IOException: No space left on device while rewrite

Hi, when I try to rebuild a table I get error that seems like that we are running out of space somewhere, but we have plenty of available space everywhere. Can you please help me to diagnose the issue, thanks.

IOException: No space left on device

55b58e3a-4131-4b49-8613-b9f024594a3f.zip (101.6 KB)

Thanks
Jaro

@jaroslav_marko Looks like it is on EXTERNAL_SORT, Can you check under data on the executors what is the disk size? or if you have configured spill to a specific location check there. One thing to note is that spill files will be deleted once query fails with no space available

Hi @balaji.ramaswamy I have upgraded the executors from 100GB to 1TB storage each, spilling is probably on, becuase I see the spill sign next to some queries. (can I check it somewhere?)
I have run it again, but failed on different error.

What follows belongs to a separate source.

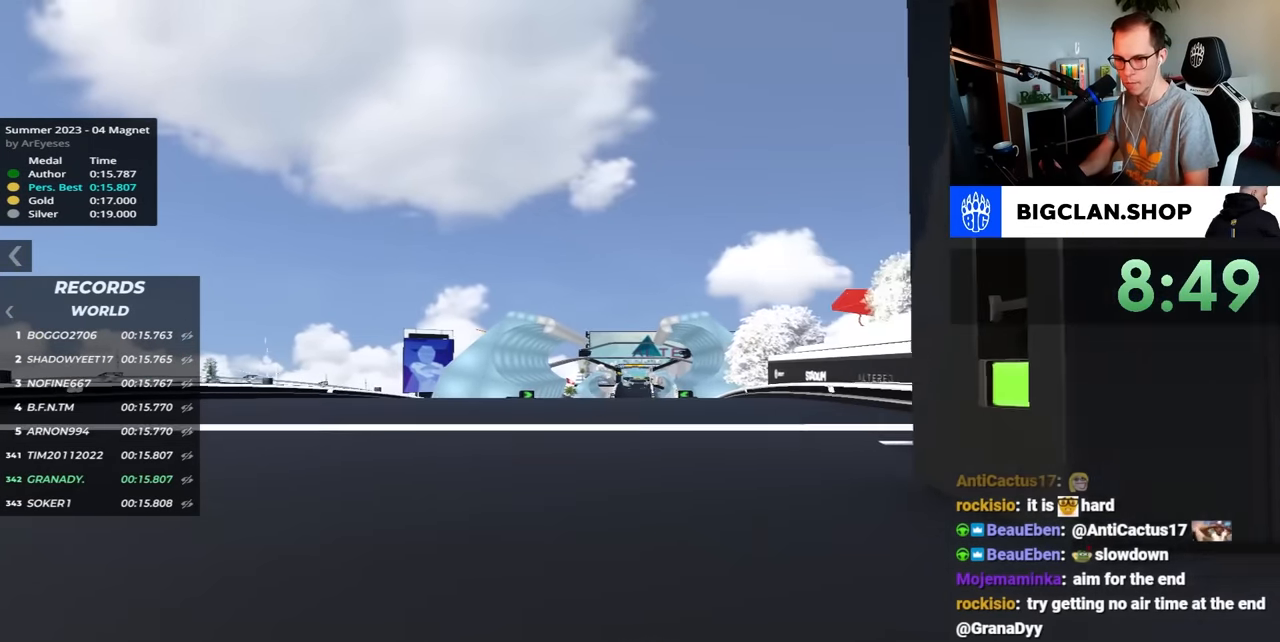
{"keys": ["up"], "events": []}
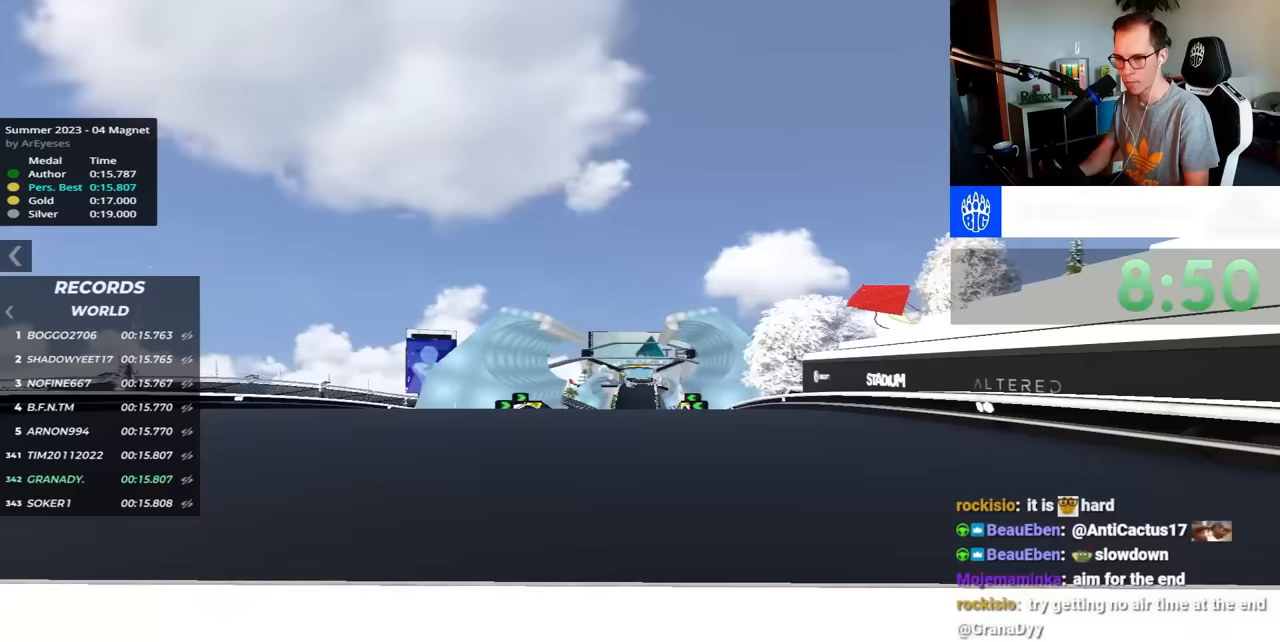
{"keys": ["up"], "events": []}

AttemptManager dremio-master-0.dremio-cluster-pod.mlops-lakehouse.svc.cluster.local no longer active. Cancelling fragment 1914442a-2223-0edd-c23e-c040f3713800:1:52

82e47e76-09ee-43a6-bc92-64b09c6cc64d.zip (102.7 KB)

Thanks Jaro

@jaroslav_marko

This is a completely different error, looks like your Master went down. Can you please check logs if it was restarted or you actually see a shutdown-thread?

Hi @balaji.ramaswamy unfortunately we have lost the logs :frowning:
I have run the job again and it did not finish after 17hours so I canceled it.
trying again, but it is not such a big table that this operation should be a problem.
btw. when optimize process fails what happens with already created files? how to clean them?
thanks
Jaro

Those are considered ‘orphan files’. We should have a mechanism to discard these half-baked files similar to the docs link ive attached

iceberg-tables-compaction-expiring-snapshots-and-more/

hi @balaji.ramaswamy thanks for the guide how to maintain Iceberg tables.

coming back to the original issue → i let the job run until failed (>18h). see the profile attached. can you help me to identify the error.

6f1e85f3-ee15-4710-8848-b08e7166ee65.zip (122.4 KB)

best regards
Jaro

@jaroslav_marko Looks like dremio-executor-5.dremio-cluster-pod.mlops-lakehouse.svc.cluster.local went unresponsive, do you have the server.log and GC logs when the error hapened?